# Exercise objective
Reproduce word for word the stretch of the six-handle rule passage that begins with the words containing "One advantage of" and ends with "load will trip.".

MAIN DEVICES VS. SIX-HANDLE RULE
The concern with worker safety continues to increase. This has resulted in new OSHA requirements and an NFPA 70E standard on arc flash hazards. These documents cover arc flash studies, which calculate the arc flash hazard present and offer recommendations for appropriate personal protective equipment. Arc flash studies are performed to determine the level of hazards and protocol for working on energized electrical equipment, and to provide information to educate the worker on these issues. The key point to consider is the safety of those who work on energized equipment. The designer can increase worker safety by specifying equipment with features that can eliminate the need for workers to work on such equipment.
Article 230.71 of the National Electric Code allows the use of not more than six switches or circuit breakers (known as the six-handle rule) per service for the disconnection of power at the service entrance location. Many times services are small enough that an overcurrent protective device (OPD) of sufficient amperage is available to provide a single point disconnect for the service.
One advantage of a switchboard using the six-handle rule is reduced cost because a large device is not purchased. Smaller footprints are achieved in many instances because the large main device is not provided. Also, many people feel that continuity of service is better with the six-handle service boards than with a single main device. The reasoning: A fault including ground faults downstream will not have the opportunity to disconnect the entire service by causing the main OPD to trip. Generally, with a six-handle board, only the single main serving the faulted load will trip.
Although many services installed across the country use a six-handle service entrance switchboard, there are numerous downsides to this type of arrangement.
If one of the OPDs that are part of the six-service disconnects needs to be removed for service, the electrician may have to work on an energized piece of equipment. He also may be tempted to work on energized equipment if a space for one of the six disconnects was designed into the project and is being added at a later date. The electrician may consider working on the energized equipment because of the hassle involved with getting a shutdown. The only way to de-energize the equipment is through coordination with the local utility. Many times, the electrician will not want to wait for the utility to get to the site or not want to pay the utility's disconnect/reconnect fee. The electrician might decide to work on the equipment in an energized state despite the manufacturer's instructions and safety notices.
If the service entrance equipment is provided with a main device, the electrician is at least given a readily available option to de-energize the equipment. As an added safety feature, the main device should also be located in a separate switchboard section without load-side cables coming anywhere near line-side conductors. The main device offers additional benefits. As the facility grows, more breakers or switches can be added to the main service entrance switchboard. If all of the six disconnects were used in the initial design, the owner is faced with an expensive upgrade instead of a simple additional device (Figure 1).

[A run of records]
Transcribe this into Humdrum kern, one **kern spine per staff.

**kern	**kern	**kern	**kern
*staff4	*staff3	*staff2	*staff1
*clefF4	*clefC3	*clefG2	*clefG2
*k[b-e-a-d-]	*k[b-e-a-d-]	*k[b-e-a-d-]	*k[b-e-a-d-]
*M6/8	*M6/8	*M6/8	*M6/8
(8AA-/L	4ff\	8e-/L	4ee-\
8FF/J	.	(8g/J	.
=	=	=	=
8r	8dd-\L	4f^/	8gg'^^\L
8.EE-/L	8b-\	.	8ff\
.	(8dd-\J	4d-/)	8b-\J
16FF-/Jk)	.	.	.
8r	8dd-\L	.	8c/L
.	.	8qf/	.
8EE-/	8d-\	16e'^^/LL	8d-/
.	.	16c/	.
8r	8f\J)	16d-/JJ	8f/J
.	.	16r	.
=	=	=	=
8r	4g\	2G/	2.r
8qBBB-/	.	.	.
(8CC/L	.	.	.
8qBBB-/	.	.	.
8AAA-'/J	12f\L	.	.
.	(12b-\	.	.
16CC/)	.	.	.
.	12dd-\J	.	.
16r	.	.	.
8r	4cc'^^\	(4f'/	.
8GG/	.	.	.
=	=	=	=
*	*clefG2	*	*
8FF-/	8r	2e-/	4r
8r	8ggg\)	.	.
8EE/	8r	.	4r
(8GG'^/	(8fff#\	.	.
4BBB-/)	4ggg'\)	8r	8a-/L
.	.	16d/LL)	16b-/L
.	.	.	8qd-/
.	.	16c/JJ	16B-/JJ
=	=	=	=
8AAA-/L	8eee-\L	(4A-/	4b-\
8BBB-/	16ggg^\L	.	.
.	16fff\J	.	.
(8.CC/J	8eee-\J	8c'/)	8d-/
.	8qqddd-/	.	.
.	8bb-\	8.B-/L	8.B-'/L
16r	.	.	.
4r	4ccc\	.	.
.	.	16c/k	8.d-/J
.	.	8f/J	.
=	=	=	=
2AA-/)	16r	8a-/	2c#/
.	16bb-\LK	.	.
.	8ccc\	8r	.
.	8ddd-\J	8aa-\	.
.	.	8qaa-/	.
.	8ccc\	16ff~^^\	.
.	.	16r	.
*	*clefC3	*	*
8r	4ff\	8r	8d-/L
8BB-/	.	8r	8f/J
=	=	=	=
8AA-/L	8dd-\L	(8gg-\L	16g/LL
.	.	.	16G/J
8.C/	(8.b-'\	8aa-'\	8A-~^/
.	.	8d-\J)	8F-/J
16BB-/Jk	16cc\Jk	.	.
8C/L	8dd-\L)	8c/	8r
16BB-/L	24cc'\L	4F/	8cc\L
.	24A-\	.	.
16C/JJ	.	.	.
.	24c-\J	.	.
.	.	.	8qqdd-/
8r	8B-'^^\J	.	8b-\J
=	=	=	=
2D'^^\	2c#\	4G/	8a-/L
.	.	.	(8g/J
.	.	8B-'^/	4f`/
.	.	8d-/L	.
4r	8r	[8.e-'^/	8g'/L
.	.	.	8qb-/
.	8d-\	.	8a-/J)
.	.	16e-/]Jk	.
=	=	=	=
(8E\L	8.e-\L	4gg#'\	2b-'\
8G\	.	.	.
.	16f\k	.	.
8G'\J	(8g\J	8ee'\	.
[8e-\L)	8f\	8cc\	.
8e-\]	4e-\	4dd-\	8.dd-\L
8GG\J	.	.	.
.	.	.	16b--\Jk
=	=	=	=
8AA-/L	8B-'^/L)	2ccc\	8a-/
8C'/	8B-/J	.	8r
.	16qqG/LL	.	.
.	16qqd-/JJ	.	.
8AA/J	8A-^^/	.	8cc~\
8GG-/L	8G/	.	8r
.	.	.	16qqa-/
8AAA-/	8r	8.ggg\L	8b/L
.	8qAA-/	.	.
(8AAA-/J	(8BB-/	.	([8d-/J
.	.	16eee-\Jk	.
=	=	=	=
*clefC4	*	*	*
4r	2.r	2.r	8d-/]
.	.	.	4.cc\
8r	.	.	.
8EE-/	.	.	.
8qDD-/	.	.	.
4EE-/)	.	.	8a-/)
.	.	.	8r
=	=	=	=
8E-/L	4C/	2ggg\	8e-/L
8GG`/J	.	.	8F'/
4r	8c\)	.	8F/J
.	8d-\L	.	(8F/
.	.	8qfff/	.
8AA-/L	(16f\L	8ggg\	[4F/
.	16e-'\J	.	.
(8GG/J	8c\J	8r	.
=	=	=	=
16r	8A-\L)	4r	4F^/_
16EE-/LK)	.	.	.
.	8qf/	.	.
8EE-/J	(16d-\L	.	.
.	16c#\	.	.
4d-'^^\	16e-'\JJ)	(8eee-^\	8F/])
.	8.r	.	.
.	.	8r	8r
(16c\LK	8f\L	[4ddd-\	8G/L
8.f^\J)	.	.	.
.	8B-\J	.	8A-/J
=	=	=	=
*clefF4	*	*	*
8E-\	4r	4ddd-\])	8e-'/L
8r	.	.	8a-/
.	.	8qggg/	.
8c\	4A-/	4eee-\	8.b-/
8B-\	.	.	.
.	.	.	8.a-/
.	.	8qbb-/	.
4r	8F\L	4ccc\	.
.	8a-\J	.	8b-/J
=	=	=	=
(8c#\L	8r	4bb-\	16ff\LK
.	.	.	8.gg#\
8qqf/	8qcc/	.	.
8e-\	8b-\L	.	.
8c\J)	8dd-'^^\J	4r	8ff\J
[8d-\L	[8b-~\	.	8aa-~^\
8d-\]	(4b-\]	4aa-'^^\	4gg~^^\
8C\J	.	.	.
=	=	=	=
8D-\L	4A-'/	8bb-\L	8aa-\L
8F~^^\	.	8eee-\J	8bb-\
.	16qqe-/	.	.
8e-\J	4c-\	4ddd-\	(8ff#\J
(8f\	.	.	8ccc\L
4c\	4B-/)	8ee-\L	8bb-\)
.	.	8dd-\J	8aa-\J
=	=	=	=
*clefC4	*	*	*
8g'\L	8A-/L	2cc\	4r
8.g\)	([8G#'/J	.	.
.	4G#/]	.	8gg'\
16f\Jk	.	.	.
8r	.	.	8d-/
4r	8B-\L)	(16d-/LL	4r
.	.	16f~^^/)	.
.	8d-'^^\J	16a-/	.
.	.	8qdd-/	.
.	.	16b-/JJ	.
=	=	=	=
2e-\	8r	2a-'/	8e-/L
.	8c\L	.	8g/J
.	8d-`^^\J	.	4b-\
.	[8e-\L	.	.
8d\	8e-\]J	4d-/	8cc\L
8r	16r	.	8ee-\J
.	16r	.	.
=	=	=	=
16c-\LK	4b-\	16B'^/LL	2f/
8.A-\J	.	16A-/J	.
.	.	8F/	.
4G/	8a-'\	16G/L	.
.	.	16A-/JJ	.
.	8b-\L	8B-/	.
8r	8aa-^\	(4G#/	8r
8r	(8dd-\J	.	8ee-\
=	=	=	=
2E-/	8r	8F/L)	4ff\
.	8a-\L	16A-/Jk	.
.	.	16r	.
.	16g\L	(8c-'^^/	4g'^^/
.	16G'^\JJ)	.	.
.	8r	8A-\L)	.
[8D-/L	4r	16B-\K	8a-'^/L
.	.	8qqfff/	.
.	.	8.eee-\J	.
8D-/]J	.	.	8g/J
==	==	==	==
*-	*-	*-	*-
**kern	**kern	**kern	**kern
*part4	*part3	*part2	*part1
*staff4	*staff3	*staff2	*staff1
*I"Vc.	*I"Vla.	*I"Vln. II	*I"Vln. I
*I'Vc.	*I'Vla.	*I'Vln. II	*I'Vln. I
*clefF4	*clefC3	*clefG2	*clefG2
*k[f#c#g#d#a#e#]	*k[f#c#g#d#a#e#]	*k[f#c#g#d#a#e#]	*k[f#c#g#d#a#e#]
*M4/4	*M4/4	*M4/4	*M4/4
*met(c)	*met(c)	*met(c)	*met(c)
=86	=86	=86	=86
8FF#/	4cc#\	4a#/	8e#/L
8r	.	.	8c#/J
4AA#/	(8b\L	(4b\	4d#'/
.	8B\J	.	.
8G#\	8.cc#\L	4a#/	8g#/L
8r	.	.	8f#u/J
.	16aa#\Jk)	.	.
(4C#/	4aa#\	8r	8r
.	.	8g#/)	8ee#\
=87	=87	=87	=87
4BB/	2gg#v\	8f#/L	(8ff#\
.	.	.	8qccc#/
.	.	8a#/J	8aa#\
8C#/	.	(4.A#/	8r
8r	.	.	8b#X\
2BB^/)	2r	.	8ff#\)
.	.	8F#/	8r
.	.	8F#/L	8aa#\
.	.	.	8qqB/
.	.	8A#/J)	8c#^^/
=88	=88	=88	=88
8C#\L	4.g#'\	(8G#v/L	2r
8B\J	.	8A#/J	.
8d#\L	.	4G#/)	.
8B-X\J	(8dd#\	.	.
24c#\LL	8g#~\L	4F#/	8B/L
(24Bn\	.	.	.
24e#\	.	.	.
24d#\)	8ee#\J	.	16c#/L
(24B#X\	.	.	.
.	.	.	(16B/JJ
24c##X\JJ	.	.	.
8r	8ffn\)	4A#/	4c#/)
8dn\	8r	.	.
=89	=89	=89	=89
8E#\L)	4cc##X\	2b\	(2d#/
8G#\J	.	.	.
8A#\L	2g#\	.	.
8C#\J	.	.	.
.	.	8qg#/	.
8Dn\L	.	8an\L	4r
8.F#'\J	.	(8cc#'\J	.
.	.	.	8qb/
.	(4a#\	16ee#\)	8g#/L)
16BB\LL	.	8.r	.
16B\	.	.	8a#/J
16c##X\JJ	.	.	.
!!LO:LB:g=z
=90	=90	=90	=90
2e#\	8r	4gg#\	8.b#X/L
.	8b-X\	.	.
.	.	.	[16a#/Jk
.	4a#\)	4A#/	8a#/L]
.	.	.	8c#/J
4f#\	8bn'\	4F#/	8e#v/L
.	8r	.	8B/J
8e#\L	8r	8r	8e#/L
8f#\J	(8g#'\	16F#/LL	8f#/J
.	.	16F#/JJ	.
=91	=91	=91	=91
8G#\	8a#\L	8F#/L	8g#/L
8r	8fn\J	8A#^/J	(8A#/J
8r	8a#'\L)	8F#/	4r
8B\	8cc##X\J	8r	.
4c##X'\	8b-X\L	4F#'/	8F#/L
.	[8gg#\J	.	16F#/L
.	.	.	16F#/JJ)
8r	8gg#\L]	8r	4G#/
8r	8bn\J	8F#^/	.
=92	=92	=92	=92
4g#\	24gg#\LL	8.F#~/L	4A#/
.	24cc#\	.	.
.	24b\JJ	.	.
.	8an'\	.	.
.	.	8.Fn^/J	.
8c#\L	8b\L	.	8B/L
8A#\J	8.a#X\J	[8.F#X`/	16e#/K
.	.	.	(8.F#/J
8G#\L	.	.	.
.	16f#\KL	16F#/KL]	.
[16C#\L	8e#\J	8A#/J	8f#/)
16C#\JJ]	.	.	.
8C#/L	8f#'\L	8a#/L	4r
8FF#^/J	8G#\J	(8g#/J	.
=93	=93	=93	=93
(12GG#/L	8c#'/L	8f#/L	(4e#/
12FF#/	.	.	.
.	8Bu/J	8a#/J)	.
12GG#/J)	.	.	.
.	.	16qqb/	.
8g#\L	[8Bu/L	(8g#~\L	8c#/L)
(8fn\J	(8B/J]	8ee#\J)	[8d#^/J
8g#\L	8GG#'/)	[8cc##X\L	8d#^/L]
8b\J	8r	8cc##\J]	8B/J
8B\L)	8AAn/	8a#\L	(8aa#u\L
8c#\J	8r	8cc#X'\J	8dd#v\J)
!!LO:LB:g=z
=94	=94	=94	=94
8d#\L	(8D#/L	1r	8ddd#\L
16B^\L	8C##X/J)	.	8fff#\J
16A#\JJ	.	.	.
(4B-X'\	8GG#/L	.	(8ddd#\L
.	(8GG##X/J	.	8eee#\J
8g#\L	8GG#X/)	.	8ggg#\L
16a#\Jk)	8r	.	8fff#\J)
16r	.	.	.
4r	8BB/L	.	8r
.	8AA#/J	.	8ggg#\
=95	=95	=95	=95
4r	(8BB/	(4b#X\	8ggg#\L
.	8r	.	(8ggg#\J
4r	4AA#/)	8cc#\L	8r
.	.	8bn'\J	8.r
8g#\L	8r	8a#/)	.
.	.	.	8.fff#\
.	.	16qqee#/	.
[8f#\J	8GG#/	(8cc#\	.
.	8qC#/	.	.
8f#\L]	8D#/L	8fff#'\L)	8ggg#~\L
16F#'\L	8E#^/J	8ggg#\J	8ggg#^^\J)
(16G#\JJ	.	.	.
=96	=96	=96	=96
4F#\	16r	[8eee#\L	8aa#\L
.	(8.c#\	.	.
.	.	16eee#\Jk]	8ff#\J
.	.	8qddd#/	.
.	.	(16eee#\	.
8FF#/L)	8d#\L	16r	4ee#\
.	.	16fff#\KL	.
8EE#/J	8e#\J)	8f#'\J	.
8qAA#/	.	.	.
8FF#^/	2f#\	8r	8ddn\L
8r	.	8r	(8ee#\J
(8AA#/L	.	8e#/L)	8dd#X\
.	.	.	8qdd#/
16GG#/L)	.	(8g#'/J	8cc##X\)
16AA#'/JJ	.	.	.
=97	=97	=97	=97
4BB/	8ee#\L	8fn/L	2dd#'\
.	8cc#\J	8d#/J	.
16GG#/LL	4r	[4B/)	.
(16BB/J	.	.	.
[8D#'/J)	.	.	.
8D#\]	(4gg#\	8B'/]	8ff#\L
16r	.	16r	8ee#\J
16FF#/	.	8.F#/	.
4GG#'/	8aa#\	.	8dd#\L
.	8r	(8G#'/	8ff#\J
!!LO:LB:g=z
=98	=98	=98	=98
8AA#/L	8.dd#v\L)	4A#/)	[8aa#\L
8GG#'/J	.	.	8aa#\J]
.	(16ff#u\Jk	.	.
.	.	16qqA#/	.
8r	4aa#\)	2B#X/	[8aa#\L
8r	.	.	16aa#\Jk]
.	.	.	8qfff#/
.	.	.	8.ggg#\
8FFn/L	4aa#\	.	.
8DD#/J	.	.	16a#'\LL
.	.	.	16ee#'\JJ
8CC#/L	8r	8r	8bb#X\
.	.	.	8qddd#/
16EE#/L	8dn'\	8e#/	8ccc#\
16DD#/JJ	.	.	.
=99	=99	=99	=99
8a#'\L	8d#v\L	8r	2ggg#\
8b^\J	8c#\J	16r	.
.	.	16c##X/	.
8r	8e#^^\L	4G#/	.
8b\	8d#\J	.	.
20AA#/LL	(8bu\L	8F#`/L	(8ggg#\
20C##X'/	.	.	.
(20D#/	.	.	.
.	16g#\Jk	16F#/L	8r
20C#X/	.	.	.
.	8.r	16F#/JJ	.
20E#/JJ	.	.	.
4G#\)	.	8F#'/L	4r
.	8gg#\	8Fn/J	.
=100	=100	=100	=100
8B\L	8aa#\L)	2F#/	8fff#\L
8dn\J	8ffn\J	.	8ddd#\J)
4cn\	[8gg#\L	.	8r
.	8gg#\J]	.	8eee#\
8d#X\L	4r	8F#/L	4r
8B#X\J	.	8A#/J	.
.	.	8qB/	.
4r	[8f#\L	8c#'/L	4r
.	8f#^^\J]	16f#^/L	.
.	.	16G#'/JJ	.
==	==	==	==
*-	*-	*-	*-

# Task result
One advantage of a switchboard using the six-handle rule is reduced cost because a large device is not purchased. Smaller footprints are achieved in many instances because the large main device is not provided. Also, many people feel that continuity of service is better with the six-handle service boards than with a single main device. The reasoning: A fault including ground faults downstream will not have the opportunity to disconnect the entire service by causing the main OPD to trip. Generally, with a six-handle board, only the single main serving the faulted load will trip.